── Material provided ──

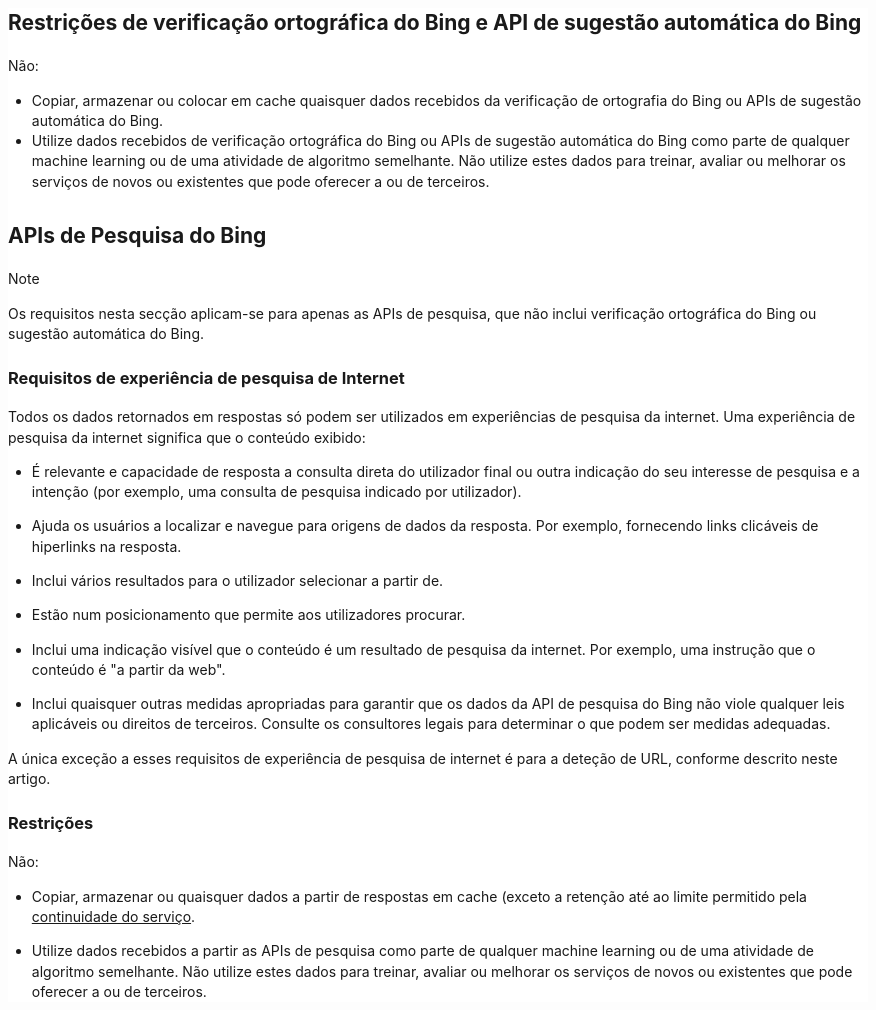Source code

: ## <a name="bing-spell-check-and-bing-autosuggest-api-restrictions"></a>Restrições de verificação ortográfica do Bing e API de sugestão automática do Bing

Não:

- Copiar, armazenar ou colocar em cache quaisquer dados recebidos da verificação de ortografia do Bing ou APIs de sugestão automática do Bing.
- Utilize dados recebidos de verificação ortográfica do Bing ou APIs de sugestão automática do Bing como parte de qualquer machine learning ou de uma atividade de algoritmo semelhante. Não utilize estes dados para treinar, avaliar ou melhorar os serviços de novos ou existentes que pode oferecer a ou de terceiros.

## <a name="bing-search-apis"></a>APIs de Pesquisa do Bing

> [!NOTE]
> Os requisitos nesta secção aplicam-se para apenas as APIs de pesquisa, que não inclui verificação ortográfica do Bing ou sugestão automática do Bing. 

### <a name="internet-search-experience-requirements"></a>Requisitos de experiência de pesquisa de Internet

Todos os dados retornados em respostas só podem ser utilizados em experiências de pesquisa da internet. Uma experiência de pesquisa da internet significa que o conteúdo exibido: 

- É relevante e capacidade de resposta a consulta direta do utilizador final ou outra indicação do seu interesse de pesquisa e a intenção (por exemplo, uma consulta de pesquisa indicado por utilizador). 

- Ajuda os usuários a localizar e navegue para origens de dados da resposta. Por exemplo, fornecendo links clicáveis de hiperlinks na resposta.

- Inclui vários resultados para o utilizador selecionar a partir de. 

- Estão num posicionamento que permite aos utilizadores procurar.

- Inclui uma indicação visível que o conteúdo é um resultado de pesquisa da internet. Por exemplo, uma instrução que o conteúdo é "a partir da web".

- Inclui quaisquer outras medidas apropriadas para garantir que os dados da API de pesquisa do Bing não viole qualquer leis aplicáveis ou direitos de terceiros. Consulte os consultores legais para determinar o que podem ser medidas adequadas.

A única exceção a esses requisitos de experiência de pesquisa de internet é para a deteção de URL, conforme descrito neste artigo. 

### <a name="restrictions"></a>Restrições

Não:

- Copiar, armazenar ou quaisquer dados a partir de respostas em cache (exceto a retenção até ao limite permitido pela [continuidade do serviço](#continuity-of-service). 

- Utilize dados recebidos a partir as APIs de pesquisa como parte de qualquer machine learning ou de uma atividade de algoritmo semelhante. Não utilize estes dados para treinar, avaliar ou melhorar os serviços de novos ou existentes que pode oferecer a ou de terceiros.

───

• Exercise aim
Considering only the material above, set down every line from the one with "- Inclui vários" to the one with "- Copiar, armazenar ou quaisquer", inclusive, exactly as written.

• Worked solution
- Inclui vários resultados para o utilizador selecionar a partir de. 

- Estão num posicionamento que permite aos utilizadores procurar.

- Inclui uma indicação visível que o conteúdo é um resultado de pesquisa da internet. Por exemplo, uma instrução que o conteúdo é "a partir da web".

- Inclui quaisquer outras medidas apropriadas para garantir que os dados da API de pesquisa do Bing não viole qualquer leis aplicáveis ou direitos de terceiros. Consulte os consultores legais para determinar o que podem ser medidas adequadas.

A única exceção a esses requisitos de experiência de pesquisa de internet é para a deteção de URL, conforme descrito neste artigo. 

### <a name="restrictions"></a>Restrições

Não:

- Copiar, armazenar ou quaisquer dados a partir de respostas em cache (exceto a retenção até ao limite permitido pela [continuidade do serviço](#continuity-of-service). 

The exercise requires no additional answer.